SAN FRANCISCO--E-commerce payment company PayPal has grown organically on the back of eBay, but apparently no longer.

PayPal President Scott Thompson said here at the RBC Capital Markets conference Wednesday that by year's end, his company will derive more total payment volumes from its Merchant Services than from eBay buyers and sellers. Merchant Services is the name for the payment software PayPal provides to third-party sites like Starbucks, Delta Airlines, and American Outfitters.(In the last quarter, eBay buyers and sellers---long the bread and butter of PayPal's business--racked up about 51 percent of the payment volumes.)

eBay payment

That's a big shift for a company that was bought by eBay only six years ago.

"We've had organic growth with eBay, but as merchants migrated off the eBay platform (by building their own sites), they've brought us with them," Thompson said while speaking to a group of fund managers and venture capitalists at RBC's technology, media, and communications conference.

That trend also couldn't come sooner. PayPal is facing increased competition from the likes of Google's Checkout and newcomer Amazon.com. eBay's retail rival, Amazon, recently introduced an e-commerce payment service called Checkout by Amazon.

To be sure, Thompson was giving a virtual sales pitch to investors. But the story is impressive.
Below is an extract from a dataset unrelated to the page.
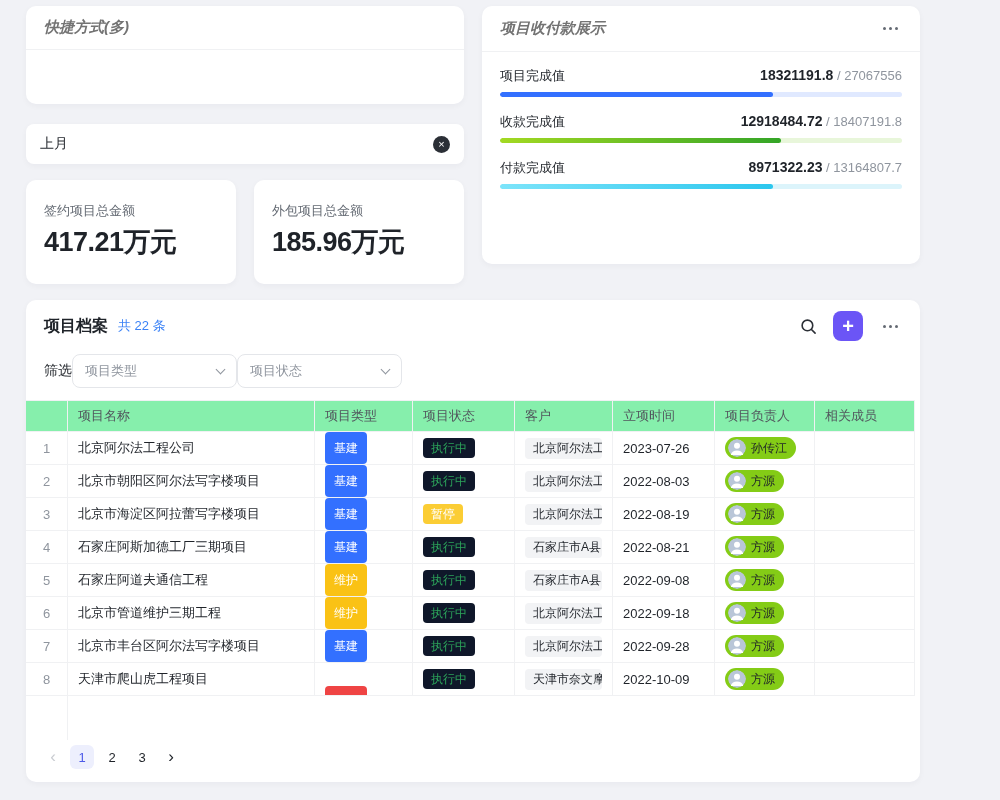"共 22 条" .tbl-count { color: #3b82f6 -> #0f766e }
PayPal now serves 33 percent of the top 100 e-commerce sites in the United States, according to Thompson. In the second quarter, PayPal reported net revenue of $602 million, a 33 percent rise from the previous year. And it reported a total payment volume in the quarter of more than $14 billion, or 35 percent growth.

PayPal's international picture is also promising. He said the company expects that growth overseas will put PayPal's international business over that of its U.S. business next year. "By the back half of 2009, the international business will exceed our North American business."

As for mobile, PayPal has been investing in the market for the last three years, but the company's offering hasn't caught on in the United States, Thompson said. As a result, the company changed its mobile strategy in the last year. It plans to focus on bringing services to underdeveloped payment markets. Those might include China or Russia, which don't have robust electronic infrastructures.

"In Russia, lots of people stand in line to pay their bills every month. That's a perfect use case for PayPal," he said.